**Data segment**.
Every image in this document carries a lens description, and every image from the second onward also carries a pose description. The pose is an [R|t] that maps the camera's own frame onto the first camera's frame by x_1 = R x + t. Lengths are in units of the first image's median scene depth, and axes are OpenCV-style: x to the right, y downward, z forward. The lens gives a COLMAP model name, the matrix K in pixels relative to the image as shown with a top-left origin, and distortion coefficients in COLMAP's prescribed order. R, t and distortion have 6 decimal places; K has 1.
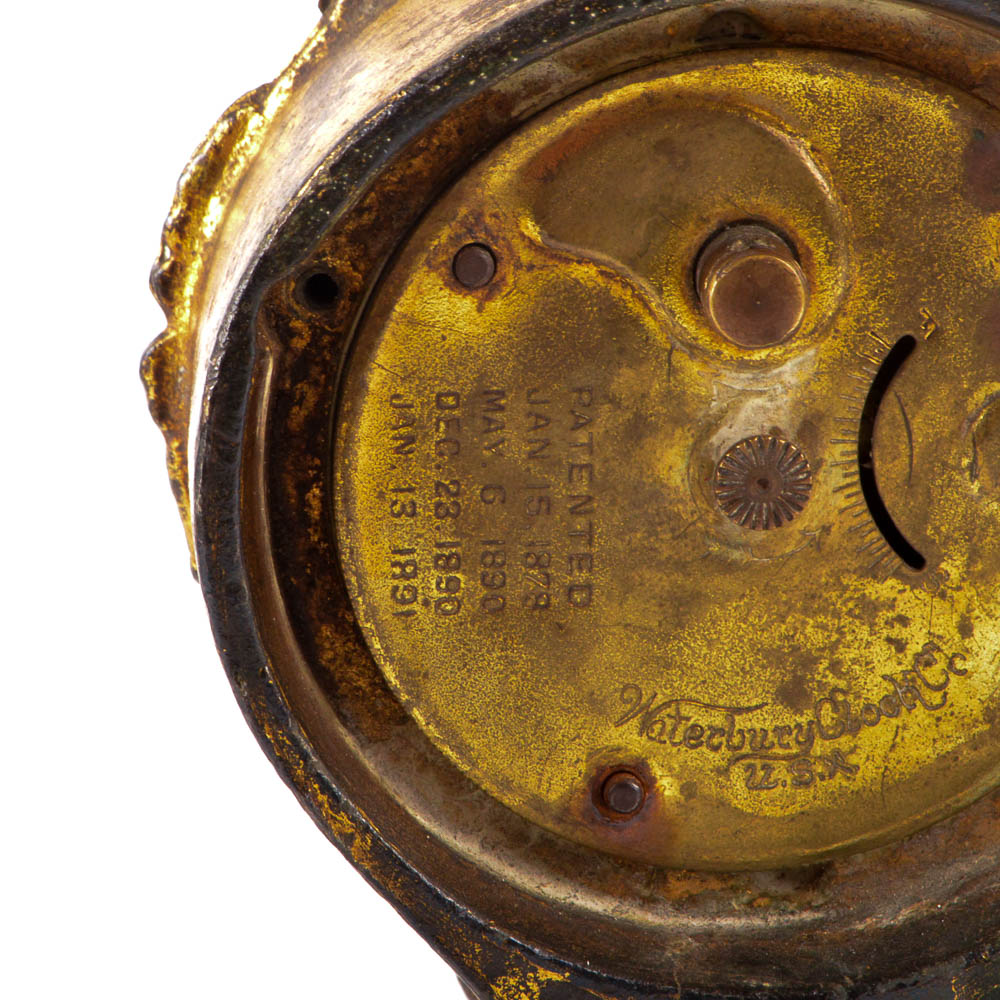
lens RADIAL K [[3351.8, 0, 500.0], [0, 3351.8, 500.0], [0, 0, 1]] dist [-0.019901, 0.508757]
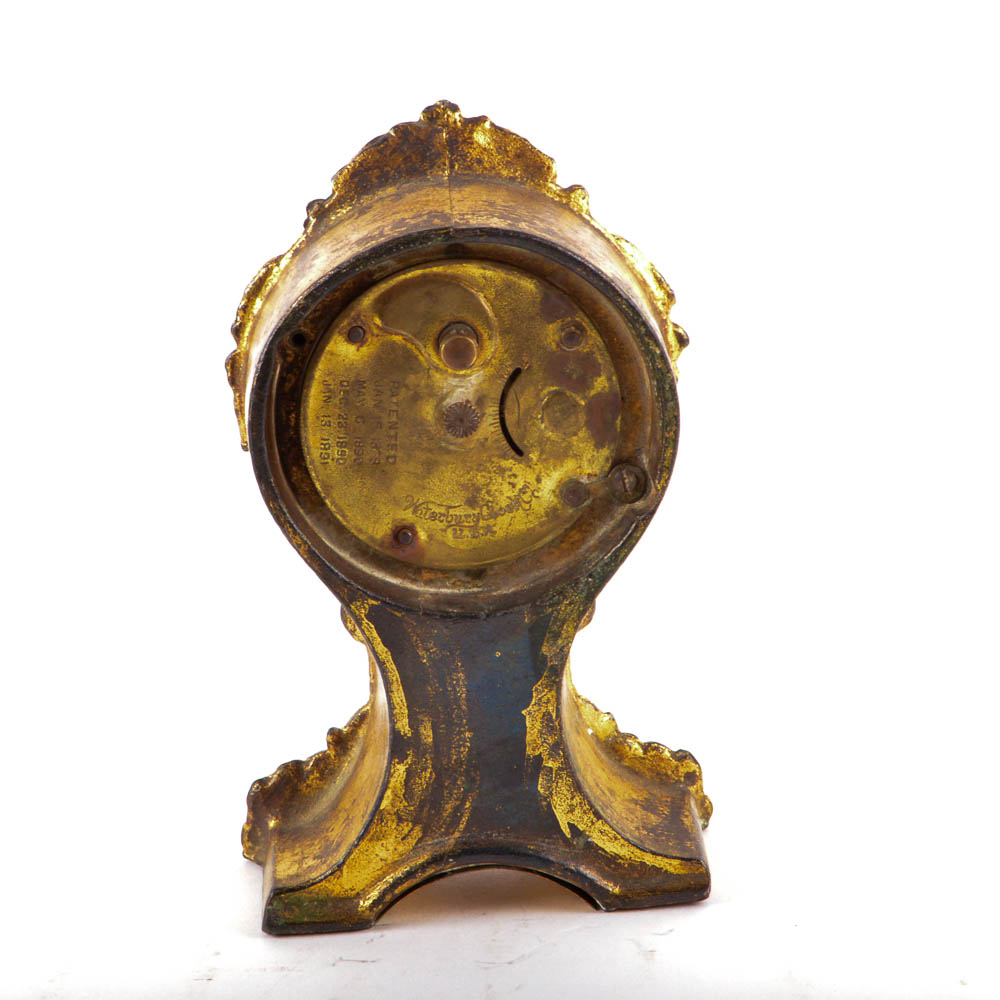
lens RADIAL K [[2838.5, 0, 500.0], [0, 2838.5, 500.0], [0, 0, 1]] dist [-0.055907, -0.180440]
pose [[0.998562, 0.048892, 0.021966, 0.061494], [-0.049240, 0.998666, 0.015554, 0.021156], [-0.021177, -0.016613, 0.999638, -1.230955]]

**Exercise**. The full listing, reproduced exactly and without pictures, is the expected output.

**Exercise response**.
Every image in this document carries a lens description, and every image from the second onward also carries a pose description. The pose is an [R|t] that maps the camera's own frame onto the first camera's frame by x_1 = R x + t. Lengths are in units of the first image's median scene depth, and axes are OpenCV-style: x to the right, y downward, z forward. The lens gives a COLMAP model name, the matrix K in pixels relative to the image as shown with a top-left origin, and distortion coefficients in COLMAP's prescribed order. R, t and distortion have 6 decimal places; K has 1.
lens RADIAL K [[3351.8, 0, 500.0], [0, 3351.8, 500.0], [0, 0, 1]] dist [-0.019901, 0.508757]
lens RADIAL K [[2838.5, 0, 500.0], [0, 2838.5, 500.0], [0, 0, 1]] dist [-0.055907, -0.180440]
pose [[0.998562, 0.048892, 0.021966, 0.061494], [-0.049240, 0.998666, 0.015554, 0.021156], [-0.021177, -0.016613, 0.999638, -1.230955]]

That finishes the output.